[Input material — start]

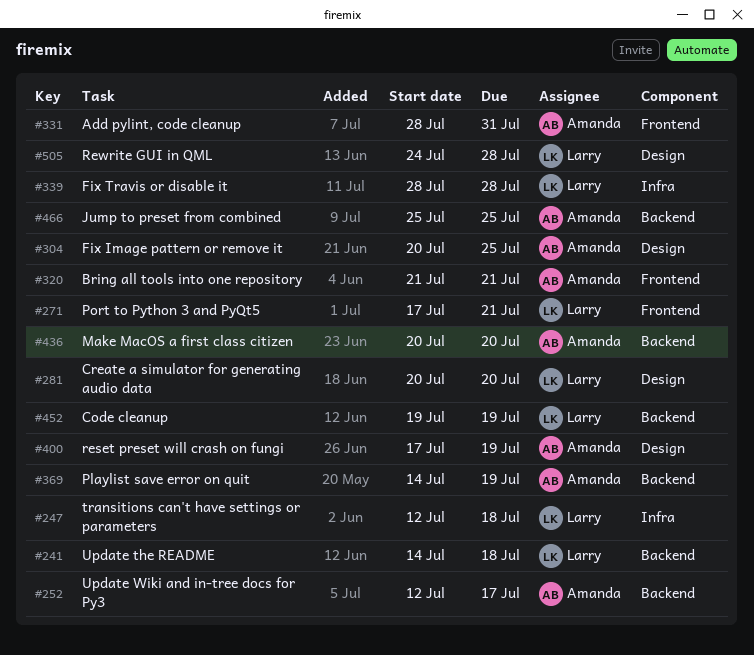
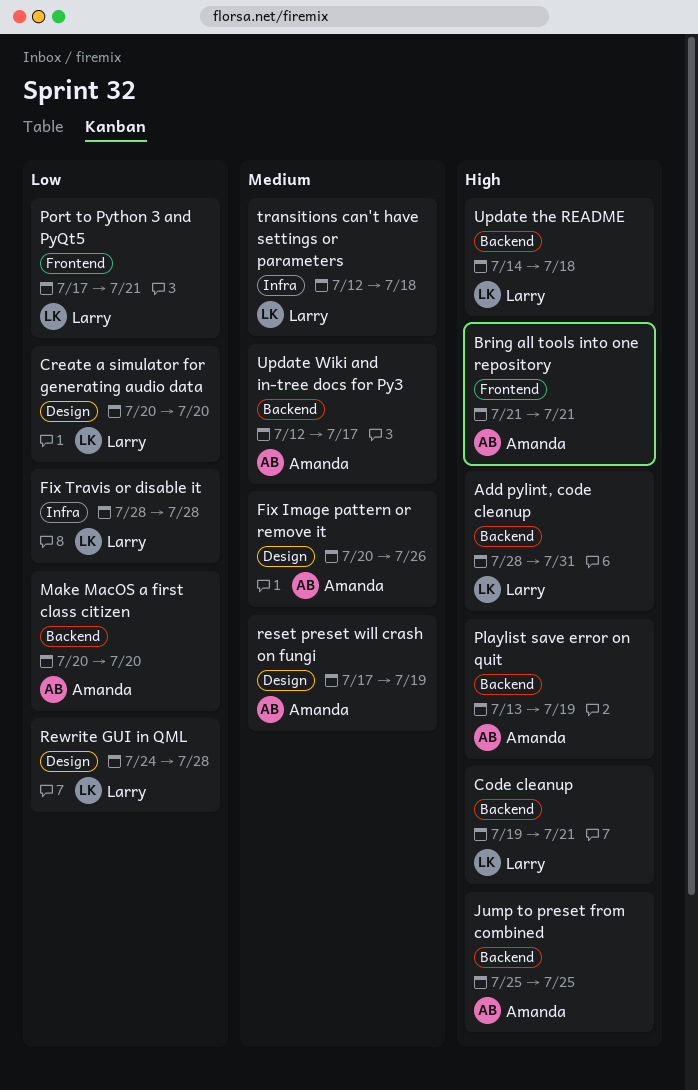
Add pylint, code cleanup, owner: Amanda -> Larry
Add pylint, code cleanup, label: Frontend -> Backend
Code cleanup, due: Jul 19 -> Jul 21
Fix Image pattern or remove it, due: Jul 25 -> Jul 26
Playlist save error on quit, start: Jul 14 -> Jul 13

[Input material — finish]

Exercise prompt =
Work out how many lines of the entries hold the word "pylint", and write only that figure.

Written answer =
2